To-do item:
Each line below that holds the string "board" counts once; report the total and nothing else.

Material provided:
+ + + +

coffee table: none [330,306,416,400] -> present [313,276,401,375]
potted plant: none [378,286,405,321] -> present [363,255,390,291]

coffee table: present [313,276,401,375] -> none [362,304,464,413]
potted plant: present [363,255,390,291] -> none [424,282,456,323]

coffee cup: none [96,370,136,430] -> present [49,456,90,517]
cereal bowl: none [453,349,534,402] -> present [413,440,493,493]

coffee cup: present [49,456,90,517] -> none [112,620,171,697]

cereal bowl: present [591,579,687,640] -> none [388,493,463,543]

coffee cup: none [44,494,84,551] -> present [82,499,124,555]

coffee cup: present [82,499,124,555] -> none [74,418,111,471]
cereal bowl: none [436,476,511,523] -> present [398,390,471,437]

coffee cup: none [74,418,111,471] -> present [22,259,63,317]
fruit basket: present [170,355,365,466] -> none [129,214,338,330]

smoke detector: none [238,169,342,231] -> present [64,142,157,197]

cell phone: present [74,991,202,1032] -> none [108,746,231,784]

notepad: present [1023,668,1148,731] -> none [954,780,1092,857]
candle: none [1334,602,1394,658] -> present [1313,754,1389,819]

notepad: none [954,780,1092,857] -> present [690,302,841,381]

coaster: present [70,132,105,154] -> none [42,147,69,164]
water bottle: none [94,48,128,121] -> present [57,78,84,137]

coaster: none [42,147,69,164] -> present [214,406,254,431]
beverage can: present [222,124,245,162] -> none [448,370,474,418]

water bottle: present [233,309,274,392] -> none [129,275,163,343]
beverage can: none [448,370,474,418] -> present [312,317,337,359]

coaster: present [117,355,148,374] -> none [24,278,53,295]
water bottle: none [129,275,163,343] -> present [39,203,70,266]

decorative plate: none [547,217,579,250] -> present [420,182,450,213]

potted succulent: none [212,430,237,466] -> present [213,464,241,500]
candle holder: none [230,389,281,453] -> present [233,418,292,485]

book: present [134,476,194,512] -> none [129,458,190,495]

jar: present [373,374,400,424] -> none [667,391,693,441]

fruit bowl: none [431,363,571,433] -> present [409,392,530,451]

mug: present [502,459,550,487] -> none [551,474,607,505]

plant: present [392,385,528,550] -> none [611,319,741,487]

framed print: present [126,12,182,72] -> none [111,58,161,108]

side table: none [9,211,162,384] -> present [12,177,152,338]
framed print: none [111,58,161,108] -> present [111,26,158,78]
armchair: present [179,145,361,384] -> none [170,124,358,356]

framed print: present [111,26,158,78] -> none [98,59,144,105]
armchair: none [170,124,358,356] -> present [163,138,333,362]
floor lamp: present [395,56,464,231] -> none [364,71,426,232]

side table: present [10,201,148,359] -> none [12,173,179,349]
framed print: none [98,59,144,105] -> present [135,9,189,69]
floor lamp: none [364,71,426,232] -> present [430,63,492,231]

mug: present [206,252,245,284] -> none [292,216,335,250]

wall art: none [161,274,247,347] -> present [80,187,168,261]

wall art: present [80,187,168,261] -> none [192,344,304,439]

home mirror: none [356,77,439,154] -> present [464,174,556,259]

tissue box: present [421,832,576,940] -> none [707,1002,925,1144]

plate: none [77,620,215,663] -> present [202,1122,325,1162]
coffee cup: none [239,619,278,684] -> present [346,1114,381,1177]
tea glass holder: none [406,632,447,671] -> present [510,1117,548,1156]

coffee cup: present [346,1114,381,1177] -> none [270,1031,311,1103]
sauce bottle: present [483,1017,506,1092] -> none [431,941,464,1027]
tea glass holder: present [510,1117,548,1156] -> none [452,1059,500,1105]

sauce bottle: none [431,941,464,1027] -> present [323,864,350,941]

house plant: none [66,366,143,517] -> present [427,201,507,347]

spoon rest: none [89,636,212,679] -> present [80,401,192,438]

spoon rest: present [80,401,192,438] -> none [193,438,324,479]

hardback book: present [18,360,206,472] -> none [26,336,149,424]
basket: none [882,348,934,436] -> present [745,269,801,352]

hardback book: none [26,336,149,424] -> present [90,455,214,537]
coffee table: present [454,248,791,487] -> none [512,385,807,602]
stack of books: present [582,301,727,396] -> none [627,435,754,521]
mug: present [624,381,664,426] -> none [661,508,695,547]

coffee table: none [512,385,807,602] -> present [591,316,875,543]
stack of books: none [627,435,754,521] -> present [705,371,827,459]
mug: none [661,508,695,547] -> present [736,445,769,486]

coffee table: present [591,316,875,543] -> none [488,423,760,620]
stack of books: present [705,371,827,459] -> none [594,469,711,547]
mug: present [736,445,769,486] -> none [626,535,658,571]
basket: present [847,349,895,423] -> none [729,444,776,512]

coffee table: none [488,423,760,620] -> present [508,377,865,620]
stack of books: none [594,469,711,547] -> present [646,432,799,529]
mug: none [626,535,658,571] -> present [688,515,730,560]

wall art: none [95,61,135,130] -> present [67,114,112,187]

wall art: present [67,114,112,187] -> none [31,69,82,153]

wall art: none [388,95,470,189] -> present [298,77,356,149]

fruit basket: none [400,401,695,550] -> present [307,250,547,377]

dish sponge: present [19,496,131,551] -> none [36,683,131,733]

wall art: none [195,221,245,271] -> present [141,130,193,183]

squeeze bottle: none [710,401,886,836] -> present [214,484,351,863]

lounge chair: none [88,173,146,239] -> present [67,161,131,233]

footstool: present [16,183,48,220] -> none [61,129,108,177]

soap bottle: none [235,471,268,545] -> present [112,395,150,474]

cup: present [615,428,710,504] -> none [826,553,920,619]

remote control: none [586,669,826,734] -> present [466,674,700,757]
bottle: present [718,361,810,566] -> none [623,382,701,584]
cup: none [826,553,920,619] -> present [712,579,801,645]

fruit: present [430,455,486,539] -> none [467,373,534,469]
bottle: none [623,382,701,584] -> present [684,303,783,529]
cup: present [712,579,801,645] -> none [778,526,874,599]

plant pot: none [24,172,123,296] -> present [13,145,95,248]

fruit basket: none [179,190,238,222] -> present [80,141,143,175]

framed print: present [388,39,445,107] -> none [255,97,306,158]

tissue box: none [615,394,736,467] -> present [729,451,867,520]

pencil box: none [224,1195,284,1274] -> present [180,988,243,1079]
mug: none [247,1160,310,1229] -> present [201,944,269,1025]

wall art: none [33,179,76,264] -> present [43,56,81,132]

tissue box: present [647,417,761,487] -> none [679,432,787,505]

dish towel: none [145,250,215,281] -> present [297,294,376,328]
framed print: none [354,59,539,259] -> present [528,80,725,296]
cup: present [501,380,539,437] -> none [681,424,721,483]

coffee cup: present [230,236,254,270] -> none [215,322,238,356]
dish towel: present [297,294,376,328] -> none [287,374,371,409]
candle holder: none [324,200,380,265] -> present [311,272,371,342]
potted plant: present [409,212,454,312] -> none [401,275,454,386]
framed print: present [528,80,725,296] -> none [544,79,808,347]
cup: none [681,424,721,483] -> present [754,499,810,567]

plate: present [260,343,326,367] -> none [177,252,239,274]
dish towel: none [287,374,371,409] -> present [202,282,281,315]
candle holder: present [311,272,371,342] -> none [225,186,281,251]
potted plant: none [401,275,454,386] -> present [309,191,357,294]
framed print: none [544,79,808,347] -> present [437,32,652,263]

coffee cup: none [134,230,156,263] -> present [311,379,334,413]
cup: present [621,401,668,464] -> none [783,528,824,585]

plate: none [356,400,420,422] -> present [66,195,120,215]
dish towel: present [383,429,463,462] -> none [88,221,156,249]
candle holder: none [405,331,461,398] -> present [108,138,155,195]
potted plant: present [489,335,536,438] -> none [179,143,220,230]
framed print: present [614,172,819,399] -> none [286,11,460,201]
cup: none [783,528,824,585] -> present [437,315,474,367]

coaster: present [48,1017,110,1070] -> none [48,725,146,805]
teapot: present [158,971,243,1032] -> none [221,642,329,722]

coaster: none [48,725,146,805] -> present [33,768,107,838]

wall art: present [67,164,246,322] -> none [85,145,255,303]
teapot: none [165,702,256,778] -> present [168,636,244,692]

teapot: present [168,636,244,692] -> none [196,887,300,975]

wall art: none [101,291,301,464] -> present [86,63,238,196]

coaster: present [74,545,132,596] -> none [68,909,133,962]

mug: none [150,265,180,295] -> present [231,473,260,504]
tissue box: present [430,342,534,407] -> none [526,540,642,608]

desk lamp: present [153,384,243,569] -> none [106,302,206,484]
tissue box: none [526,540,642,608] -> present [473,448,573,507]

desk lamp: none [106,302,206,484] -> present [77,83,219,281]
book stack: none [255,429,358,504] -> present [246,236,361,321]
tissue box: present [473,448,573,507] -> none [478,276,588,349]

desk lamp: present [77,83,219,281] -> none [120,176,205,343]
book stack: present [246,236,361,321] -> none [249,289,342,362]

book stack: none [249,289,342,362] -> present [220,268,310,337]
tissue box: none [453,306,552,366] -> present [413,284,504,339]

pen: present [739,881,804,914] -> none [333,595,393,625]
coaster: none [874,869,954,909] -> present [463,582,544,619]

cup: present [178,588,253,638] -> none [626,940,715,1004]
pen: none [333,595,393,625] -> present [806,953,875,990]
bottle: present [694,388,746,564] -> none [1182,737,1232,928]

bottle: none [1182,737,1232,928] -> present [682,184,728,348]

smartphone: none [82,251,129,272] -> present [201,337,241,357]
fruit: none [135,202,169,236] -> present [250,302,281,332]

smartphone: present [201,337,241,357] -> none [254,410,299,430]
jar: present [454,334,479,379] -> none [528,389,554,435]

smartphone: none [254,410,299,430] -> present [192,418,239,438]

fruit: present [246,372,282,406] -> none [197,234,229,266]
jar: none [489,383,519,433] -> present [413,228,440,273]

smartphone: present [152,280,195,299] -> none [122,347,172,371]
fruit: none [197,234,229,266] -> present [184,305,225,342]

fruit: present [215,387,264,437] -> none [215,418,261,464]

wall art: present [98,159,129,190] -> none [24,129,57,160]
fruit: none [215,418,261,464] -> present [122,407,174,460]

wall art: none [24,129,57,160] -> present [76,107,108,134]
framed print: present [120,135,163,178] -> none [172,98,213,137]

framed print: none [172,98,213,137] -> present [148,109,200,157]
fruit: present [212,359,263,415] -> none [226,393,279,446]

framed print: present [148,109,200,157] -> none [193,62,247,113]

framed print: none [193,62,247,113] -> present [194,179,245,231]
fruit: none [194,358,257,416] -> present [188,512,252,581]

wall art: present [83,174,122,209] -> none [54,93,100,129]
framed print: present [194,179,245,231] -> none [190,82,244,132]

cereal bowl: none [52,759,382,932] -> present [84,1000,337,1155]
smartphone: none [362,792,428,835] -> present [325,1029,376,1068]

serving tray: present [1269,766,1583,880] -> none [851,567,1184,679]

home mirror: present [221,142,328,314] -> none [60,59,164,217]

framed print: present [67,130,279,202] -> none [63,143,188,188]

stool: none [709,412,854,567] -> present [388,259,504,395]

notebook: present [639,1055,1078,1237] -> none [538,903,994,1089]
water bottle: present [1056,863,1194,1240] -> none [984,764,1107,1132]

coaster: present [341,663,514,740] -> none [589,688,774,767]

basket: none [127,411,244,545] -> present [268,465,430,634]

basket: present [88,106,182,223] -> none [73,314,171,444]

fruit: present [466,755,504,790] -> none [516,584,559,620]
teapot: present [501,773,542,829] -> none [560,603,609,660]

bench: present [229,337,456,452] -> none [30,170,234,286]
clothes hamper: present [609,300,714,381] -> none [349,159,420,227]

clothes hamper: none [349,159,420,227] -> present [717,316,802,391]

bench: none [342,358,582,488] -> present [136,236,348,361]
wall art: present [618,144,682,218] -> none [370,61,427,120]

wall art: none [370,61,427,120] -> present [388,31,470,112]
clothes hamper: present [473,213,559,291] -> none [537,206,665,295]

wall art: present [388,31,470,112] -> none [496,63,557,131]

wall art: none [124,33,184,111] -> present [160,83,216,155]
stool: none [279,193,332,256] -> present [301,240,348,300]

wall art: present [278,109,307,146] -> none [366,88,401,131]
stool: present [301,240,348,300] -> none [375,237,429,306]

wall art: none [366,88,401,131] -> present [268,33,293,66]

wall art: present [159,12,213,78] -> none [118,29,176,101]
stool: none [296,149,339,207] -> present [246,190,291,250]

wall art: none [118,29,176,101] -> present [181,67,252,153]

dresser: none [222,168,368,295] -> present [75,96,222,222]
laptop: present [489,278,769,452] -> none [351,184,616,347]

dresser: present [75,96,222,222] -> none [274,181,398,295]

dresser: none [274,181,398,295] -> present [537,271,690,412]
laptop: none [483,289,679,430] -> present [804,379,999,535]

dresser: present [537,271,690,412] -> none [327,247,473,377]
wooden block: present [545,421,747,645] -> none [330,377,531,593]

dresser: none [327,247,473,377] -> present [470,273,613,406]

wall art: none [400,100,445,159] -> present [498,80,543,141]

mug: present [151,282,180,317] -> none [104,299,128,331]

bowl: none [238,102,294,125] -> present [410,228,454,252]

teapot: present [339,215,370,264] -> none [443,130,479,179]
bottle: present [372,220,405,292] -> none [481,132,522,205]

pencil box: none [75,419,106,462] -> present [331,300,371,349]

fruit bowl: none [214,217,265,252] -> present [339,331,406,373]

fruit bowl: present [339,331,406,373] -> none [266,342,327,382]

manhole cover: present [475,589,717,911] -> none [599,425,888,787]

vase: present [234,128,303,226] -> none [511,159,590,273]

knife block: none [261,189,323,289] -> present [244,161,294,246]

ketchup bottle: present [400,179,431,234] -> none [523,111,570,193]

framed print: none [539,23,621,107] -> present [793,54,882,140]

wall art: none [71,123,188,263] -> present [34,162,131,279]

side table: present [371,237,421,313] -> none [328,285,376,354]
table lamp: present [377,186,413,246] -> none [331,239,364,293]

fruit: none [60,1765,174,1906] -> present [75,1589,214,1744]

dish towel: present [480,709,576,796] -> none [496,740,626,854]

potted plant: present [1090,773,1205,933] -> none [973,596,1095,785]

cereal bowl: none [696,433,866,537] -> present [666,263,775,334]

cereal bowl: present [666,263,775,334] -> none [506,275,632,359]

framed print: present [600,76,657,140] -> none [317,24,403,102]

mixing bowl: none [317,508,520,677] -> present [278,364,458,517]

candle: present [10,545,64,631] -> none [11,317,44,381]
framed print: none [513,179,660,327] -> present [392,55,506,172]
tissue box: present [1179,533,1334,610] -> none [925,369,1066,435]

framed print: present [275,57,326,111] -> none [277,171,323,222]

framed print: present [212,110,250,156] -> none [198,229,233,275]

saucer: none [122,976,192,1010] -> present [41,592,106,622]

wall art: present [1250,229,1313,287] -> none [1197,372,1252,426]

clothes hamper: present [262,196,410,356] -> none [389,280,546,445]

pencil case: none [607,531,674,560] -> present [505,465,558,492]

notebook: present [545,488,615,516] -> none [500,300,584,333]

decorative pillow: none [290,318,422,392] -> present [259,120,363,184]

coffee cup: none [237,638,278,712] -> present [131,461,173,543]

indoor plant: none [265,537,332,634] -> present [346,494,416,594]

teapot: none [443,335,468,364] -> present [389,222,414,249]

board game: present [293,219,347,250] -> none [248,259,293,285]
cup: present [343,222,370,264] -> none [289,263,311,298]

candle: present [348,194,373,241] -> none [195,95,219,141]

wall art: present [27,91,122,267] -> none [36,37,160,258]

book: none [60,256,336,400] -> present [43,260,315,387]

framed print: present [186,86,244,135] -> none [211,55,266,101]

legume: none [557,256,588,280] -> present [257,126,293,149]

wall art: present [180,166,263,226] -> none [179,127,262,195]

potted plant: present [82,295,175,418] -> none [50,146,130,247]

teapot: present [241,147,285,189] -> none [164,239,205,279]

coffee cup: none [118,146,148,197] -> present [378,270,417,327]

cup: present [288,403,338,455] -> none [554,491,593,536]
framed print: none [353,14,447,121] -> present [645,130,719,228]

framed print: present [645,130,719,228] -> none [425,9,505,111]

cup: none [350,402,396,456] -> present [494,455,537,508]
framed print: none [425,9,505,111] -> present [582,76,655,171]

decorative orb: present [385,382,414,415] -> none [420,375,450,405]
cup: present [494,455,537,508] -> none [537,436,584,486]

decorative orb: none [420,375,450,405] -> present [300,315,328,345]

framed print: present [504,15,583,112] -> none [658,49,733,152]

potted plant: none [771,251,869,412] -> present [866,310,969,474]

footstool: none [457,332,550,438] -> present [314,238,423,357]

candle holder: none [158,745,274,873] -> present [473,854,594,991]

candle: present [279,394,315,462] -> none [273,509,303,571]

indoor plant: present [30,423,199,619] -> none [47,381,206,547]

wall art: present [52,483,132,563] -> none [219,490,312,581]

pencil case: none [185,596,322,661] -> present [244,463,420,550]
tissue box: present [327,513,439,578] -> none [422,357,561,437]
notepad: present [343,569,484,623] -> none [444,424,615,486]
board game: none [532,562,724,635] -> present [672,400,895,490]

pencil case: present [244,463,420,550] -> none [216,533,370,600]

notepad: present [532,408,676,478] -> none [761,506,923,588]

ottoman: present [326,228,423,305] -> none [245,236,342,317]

+ + + +

Written solution:
2